The counterattack has been foiled and with the beachhead secured it’s time to move to this mission’s real objective, the nearby airport. There are too many armored vehicles and troops for us to take on here but we have air support to call upon, with the proviso that we destroy the Shilka AAA battery before we call in the flyboys. We crawl towards the airport using the terrain for cover when a massed ranks of enemy troops counterattack. It’s a frantic meeting engagement where I lose half my platoon, including my machine gunner and medic. I order one of the troops to take the M60 and we move on towards the Shilka. But I’m too far towards the left flank to use my remaining RPG round on the Shilka without drawing fire from the airport. But fate intervenes, Charlie Platoon have moved steadily up the right flank meeting less resistance that Alpha and Bravo. That squad’s LAW trooper takes out the Shilka and I radio the air support. Two AH1 Cobra attack helicopters appear and begin ripping through the enemy positions. I give the order to engage and we charge at the enemy positions.
Now that is my kind of fun. This wasn’t a mission where the player gets to use vehicles. But if we’d reached an enemy tank that was unoccupied we could have mounted it. The game is very flexible in this way.
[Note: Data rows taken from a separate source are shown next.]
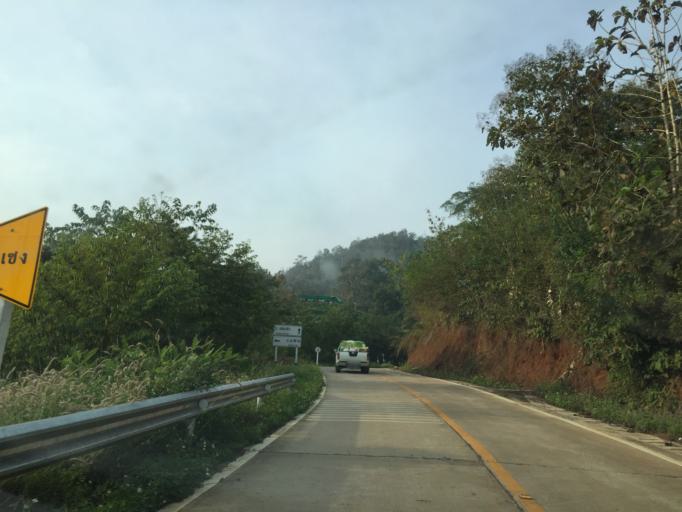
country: TH
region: Chiang Mai
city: Samoeng
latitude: 18.9670
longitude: 98.7172
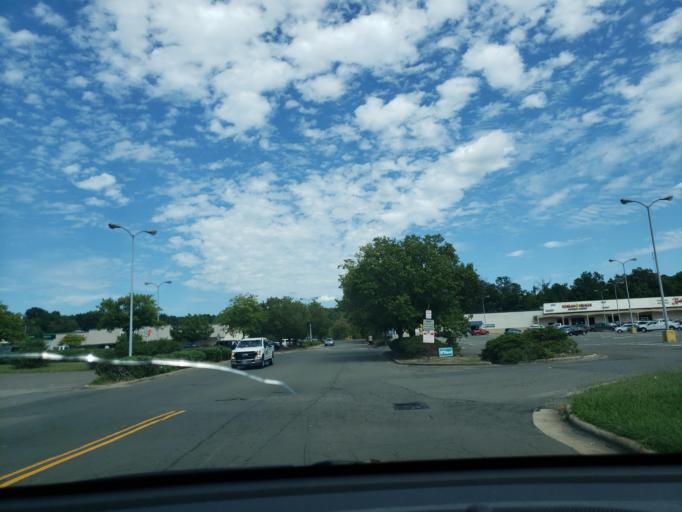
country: US
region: North Carolina
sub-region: Durham County
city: Durham
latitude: 36.0165
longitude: -78.8874
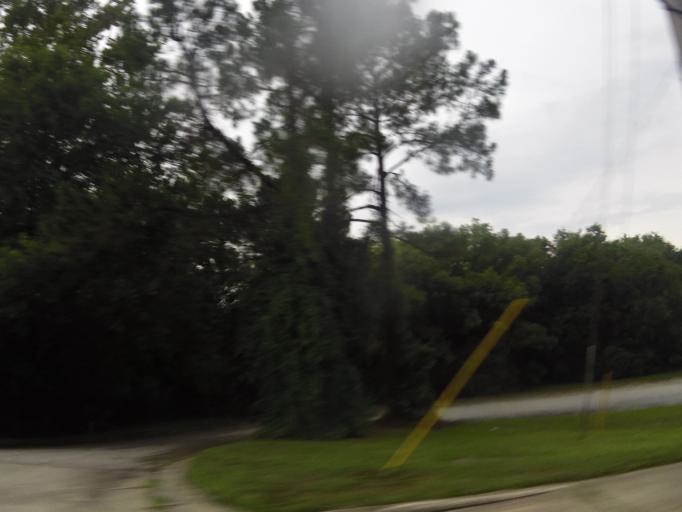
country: US
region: Florida
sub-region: Duval County
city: Jacksonville
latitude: 30.2742
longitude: -81.5604
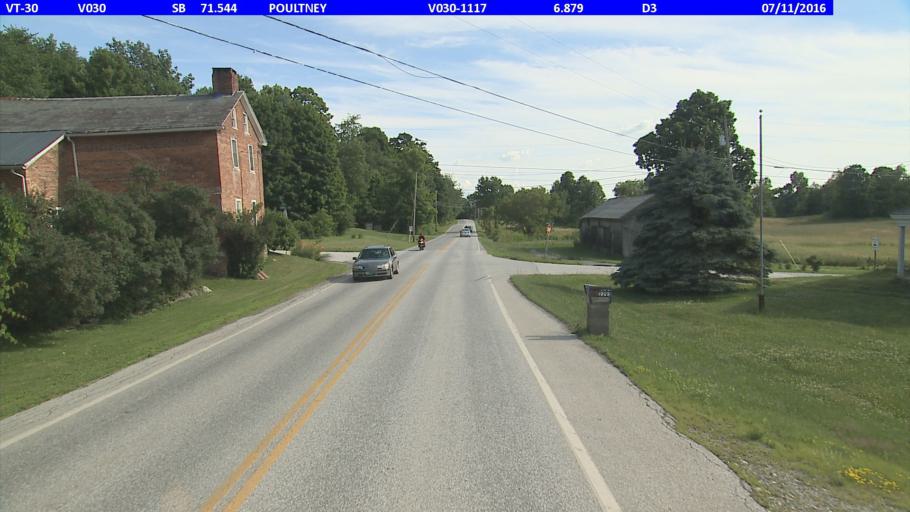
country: US
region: Vermont
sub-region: Rutland County
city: Poultney
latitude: 43.5501
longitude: -73.2266
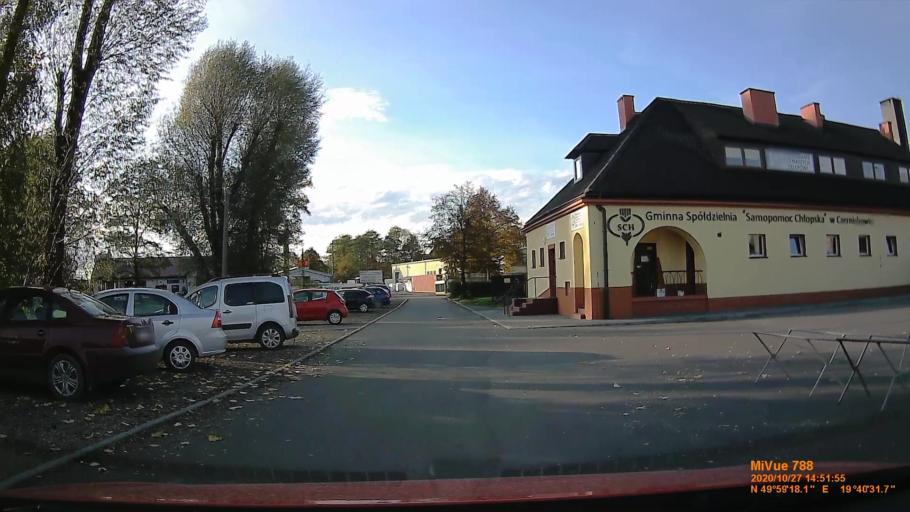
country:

Be warned though, if you are the kind of persons who gets peeved when a flight or tank sim has a screw out of place then Operation Flashpoint isn’t for you. Tank battles take place at point blank range; long distance gunnery exhibitions are rare. What Bohemia has done with Operation Flashpoint is create a game that is based on reality but with concessions being made to the most important aspect of a game – fun. So there are medic tents where a bullet wound can be instantly healed, tanks hit by RPG jump like they been sideswiped by an asteroid.
One of the things that usually annoys me about wargames, whether based in the air, space or land is that the whole conflict rests on the shoulders of the player. It’s galling in Starlancer to be kicked out of the force because you couldn’t quite take out a massive battle cruiser on your own. As the destruction of the Shilka in the previous mission demonstrates, you are part of a team. Yes mistakes will be met with a reprimand from the brass, but no one expects you to win every battle on your own. CPU controlled comrades are bright and skilled enough to handle battles on their own.